The Laotians (red) did quite well since the start of the game, and we all picked up many red cubes. The Royalists (yellow) were the hopeless ones, and noone really bothered much with them. The Malays (blue) and British did pose some threat, especially the Malays, but in the end the Laotians' early lead could not be surpassed. At game end, I had 4 Laotian cubes, 4 Malay cubes and 2 Royalist cubes. In the case of a local faction controlling Siam, tiebreaker was the most cubes in the second colour. I was quite confident with my 4 Malay cubes. When Lester revealed his cubes, he had 4 Laotian cubes too, but he had 3 each of the Malay and Royalist cubes. He would have won in the case of a British victory, but with a Laotian victory, he lost to me by tiebreaker. Heng had used up his cards earlier than both Lester and I, and could not do anything for the last few rounds of the game. However when he revealed his cubes, he had 5 Laotian, 4 Malay and only 1 Royalist cube! He had invested in the Laotian faction early, and had predicted their victory correctly. I had underestimated how many Laotian cubes he had collected. I should have steered the game away from a Laotian win and invested differently.

The Thoughts

This is a clever and "thinky" game that can be played in a short time. In this respect it is like China and Chicago Express - very compressed, many important decisions within a short time. It is even more succint than both these games. I realise King of Siam is partly an area majority game, (which generally don't interest me), but I quite like this game. It plays in a short time like a filler, but there are many interesting decisions and considerations in the game. This is in no way a light game, despite the short play time. It is a pretty filling filler. Timing is very critical - when to play your cards, when to commit to a faction to support. Reading your opponent's intentions is also important.

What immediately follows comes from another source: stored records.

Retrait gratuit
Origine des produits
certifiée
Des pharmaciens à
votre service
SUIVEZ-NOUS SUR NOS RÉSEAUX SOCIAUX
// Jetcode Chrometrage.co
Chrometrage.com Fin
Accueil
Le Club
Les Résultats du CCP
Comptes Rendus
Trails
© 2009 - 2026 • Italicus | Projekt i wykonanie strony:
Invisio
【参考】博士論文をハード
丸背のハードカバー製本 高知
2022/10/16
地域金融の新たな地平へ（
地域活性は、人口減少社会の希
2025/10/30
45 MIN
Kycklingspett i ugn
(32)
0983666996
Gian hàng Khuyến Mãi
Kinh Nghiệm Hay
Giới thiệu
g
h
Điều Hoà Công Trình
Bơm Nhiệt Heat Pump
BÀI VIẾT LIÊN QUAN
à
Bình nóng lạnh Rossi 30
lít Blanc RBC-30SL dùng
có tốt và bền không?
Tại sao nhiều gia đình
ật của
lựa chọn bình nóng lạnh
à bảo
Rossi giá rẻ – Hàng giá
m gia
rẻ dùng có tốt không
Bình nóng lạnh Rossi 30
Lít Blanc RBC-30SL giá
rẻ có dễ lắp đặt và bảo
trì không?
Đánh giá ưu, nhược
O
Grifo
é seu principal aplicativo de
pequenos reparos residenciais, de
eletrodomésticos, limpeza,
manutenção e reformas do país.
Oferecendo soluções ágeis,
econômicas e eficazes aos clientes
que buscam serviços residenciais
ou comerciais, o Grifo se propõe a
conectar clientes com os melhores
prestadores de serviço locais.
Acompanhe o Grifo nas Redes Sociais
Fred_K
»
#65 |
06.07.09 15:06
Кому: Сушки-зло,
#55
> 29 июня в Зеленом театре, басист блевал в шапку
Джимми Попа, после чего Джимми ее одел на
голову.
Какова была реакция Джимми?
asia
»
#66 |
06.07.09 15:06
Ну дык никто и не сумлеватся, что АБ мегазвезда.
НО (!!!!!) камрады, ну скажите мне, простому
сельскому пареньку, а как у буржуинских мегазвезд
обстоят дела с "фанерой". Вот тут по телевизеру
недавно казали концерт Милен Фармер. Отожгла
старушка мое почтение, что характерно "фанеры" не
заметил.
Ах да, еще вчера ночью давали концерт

You do need to understand the game end conditions and tiebreakers clearly before you play. There are quite a few rules related to these, but they are not difficult to understand. Don't jump in and play while you learn. You need to fully understand all the rules to appreciate the brilliance of the game.

Despite being a relatively simple game, King of Siam can cause analysis paralysis. Beware of players who need to remember everyone else's moves and examine all possible actions. I prefer to play with the cubes hidden as recommended by the rules. Some people may prefer it to be open information, but I'd rather have a bit of memory element to the game than more risk of analysis paralysis.